__The task__
Rewrite the records below from the line containing "The Impact of" through the line containing "- **数据标准化**：建立统一的数据格式和编码规范", changing each "Page" to "p." and leaving everything else as it is.

- - -

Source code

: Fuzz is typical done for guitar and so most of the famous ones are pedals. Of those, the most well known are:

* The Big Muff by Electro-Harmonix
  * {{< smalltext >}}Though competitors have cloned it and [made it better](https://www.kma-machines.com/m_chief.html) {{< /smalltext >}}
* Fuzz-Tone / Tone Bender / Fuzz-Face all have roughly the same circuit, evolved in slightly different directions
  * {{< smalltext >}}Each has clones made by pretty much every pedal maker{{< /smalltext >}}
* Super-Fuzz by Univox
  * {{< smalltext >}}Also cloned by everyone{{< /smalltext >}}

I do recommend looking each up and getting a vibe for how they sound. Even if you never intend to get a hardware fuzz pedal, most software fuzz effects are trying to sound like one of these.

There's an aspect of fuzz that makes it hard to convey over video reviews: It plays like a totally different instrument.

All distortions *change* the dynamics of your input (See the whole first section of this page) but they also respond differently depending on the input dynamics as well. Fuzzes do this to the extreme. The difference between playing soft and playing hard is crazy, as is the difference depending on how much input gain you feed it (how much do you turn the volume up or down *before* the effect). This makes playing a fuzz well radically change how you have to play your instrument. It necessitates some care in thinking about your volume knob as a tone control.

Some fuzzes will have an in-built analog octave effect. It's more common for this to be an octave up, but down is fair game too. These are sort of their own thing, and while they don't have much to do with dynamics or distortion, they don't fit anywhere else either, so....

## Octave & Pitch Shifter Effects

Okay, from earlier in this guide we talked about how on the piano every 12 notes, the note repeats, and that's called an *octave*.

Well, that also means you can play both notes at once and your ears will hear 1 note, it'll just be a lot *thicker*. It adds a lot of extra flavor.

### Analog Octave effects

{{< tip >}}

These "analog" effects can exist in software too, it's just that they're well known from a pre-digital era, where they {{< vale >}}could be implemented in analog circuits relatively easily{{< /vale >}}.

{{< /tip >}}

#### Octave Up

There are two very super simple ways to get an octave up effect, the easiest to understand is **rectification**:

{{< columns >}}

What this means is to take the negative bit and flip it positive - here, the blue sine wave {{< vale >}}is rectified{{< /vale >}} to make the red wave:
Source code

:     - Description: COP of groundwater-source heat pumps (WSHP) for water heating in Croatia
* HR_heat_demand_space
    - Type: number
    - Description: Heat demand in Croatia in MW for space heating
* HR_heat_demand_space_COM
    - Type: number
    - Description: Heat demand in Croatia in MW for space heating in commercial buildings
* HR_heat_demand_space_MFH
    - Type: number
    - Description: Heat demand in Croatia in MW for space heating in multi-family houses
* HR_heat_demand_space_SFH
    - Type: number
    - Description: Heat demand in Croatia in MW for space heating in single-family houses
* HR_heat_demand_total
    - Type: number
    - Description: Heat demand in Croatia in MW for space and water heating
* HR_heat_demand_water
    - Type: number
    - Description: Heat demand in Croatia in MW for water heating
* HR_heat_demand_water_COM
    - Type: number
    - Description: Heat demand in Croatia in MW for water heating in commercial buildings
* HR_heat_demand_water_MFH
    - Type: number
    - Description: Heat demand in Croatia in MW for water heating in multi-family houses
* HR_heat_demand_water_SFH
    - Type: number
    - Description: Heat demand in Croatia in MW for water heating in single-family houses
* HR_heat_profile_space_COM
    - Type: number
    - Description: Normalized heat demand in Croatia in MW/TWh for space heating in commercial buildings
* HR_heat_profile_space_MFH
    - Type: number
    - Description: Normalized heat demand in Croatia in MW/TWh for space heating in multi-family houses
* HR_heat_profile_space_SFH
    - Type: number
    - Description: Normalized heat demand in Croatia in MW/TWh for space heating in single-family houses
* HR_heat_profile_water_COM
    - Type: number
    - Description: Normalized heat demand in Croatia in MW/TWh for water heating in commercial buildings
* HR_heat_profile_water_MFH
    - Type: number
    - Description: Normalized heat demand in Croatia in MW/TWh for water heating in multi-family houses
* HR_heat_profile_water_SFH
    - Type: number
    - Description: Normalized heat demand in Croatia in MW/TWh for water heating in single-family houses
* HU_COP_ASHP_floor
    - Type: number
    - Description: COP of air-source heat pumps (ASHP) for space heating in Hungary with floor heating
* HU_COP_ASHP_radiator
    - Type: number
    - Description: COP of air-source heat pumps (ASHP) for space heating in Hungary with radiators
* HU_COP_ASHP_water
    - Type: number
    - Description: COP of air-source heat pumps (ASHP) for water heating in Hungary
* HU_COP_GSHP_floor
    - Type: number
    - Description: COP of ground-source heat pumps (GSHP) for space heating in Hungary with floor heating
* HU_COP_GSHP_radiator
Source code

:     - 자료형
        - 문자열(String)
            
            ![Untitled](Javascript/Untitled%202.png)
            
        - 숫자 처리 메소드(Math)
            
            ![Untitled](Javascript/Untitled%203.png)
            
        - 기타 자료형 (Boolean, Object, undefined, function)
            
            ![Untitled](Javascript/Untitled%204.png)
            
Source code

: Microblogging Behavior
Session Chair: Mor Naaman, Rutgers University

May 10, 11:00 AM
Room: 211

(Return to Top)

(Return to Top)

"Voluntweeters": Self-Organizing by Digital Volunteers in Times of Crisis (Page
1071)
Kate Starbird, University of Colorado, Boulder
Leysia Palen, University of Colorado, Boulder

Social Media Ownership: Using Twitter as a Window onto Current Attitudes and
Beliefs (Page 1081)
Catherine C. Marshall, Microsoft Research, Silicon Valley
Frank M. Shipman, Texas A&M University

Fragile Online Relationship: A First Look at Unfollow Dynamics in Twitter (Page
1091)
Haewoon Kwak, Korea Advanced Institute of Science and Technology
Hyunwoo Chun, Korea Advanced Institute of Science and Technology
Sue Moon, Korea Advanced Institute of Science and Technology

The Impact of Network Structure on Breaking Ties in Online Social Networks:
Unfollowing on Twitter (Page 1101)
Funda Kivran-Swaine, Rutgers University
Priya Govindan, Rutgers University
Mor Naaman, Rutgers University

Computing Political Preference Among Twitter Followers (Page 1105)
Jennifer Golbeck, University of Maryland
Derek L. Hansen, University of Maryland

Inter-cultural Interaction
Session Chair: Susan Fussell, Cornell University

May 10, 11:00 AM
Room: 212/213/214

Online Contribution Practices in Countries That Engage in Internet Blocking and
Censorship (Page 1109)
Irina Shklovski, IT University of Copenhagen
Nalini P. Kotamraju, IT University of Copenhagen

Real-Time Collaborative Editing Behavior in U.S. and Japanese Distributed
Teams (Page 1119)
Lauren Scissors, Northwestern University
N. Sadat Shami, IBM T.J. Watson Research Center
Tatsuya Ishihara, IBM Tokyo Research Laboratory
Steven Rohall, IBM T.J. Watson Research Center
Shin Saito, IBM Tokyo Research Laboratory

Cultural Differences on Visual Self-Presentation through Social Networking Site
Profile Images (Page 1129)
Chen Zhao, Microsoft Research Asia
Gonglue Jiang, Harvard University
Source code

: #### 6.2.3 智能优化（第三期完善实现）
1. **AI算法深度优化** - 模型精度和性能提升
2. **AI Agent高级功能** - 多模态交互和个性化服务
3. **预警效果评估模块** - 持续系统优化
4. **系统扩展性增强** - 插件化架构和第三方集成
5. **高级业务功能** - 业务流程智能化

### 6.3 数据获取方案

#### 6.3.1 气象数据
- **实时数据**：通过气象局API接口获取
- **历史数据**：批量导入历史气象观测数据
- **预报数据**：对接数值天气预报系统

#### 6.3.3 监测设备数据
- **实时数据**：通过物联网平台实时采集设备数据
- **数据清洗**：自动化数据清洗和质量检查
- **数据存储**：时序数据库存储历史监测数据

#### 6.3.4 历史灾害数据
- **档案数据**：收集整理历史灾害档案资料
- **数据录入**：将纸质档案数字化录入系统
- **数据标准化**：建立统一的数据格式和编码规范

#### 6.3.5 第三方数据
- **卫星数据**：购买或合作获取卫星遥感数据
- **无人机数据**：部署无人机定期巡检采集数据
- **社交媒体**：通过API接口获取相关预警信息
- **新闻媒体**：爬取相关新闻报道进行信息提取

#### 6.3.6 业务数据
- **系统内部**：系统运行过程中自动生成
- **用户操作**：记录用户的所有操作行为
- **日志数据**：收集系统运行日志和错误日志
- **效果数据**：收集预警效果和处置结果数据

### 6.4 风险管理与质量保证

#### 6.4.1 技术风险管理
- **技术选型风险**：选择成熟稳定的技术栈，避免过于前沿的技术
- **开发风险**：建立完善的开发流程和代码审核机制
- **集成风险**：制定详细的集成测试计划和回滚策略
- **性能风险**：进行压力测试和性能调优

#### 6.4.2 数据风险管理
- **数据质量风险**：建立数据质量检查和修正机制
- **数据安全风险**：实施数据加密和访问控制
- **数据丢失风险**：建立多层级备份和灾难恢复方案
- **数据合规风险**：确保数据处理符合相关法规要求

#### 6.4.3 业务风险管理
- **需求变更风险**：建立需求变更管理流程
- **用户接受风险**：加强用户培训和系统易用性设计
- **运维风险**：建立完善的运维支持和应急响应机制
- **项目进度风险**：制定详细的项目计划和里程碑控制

- - -

__Solution to the problem__
The Impact of Network Structure on Breaking Ties in Online Social Networks:
Unfollowing on Twitter (p. 1101)
Funda Kivran-Swaine, Rutgers University
Priya Govindan, Rutgers University
Mor Naaman, Rutgers University

Computing Political Preference Among Twitter Followers (p. 1105)
Jennifer Golbeck, University of Maryland
Derek L. Hansen, University of Maryland

Inter-cultural Interaction
Session Chair: Susan Fussell, Cornell University

May 10, 11:00 AM
Room: 212/213/214

Online Contribution Practices in Countries That Engage in Internet Blocking and
Censorship (p. 1109)
Irina Shklovski, IT University of Copenhagen
Nalini P. Kotamraju, IT University of Copenhagen

Real-Time Collaborative Editing Behavior in U.S. and Japanese Distributed
Teams (p. 1119)
Lauren Scissors, Northwestern University
N. Sadat Shami, IBM T.J. Watson Research Center
Tatsuya Ishihara, IBM Tokyo Research Laboratory
Steven Rohall, IBM T.J. Watson Research Center
Shin Saito, IBM Tokyo Research Laboratory

Cultural Differences on Visual Self-Presentation through Social Networking Site
Profile Images (p. 1129)
Chen Zhao, Microsoft Research Asia
Gonglue Jiang, Harvard University
Source code

: #### 6.2.3 智能优化（第三期完善实现）
1. **AI算法深度优化** - 模型精度和性能提升
2. **AI Agent高级功能** - 多模态交互和个性化服务
3. **预警效果评估模块** - 持续系统优化
4. **系统扩展性增强** - 插件化架构和第三方集成
5. **高级业务功能** - 业务流程智能化

### 6.3 数据获取方案

#### 6.3.1 气象数据
- **实时数据**：通过气象局API接口获取
- **历史数据**：批量导入历史气象观测数据
- **预报数据**：对接数值天气预报系统

#### 6.3.3 监测设备数据
- **实时数据**：通过物联网平台实时采集设备数据
- **数据清洗**：自动化数据清洗和质量检查
- **数据存储**：时序数据库存储历史监测数据

#### 6.3.4 历史灾害数据
- **档案数据**：收集整理历史灾害档案资料
- **数据录入**：将纸质档案数字化录入系统
- **数据标准化**：建立统一的数据格式和编码规范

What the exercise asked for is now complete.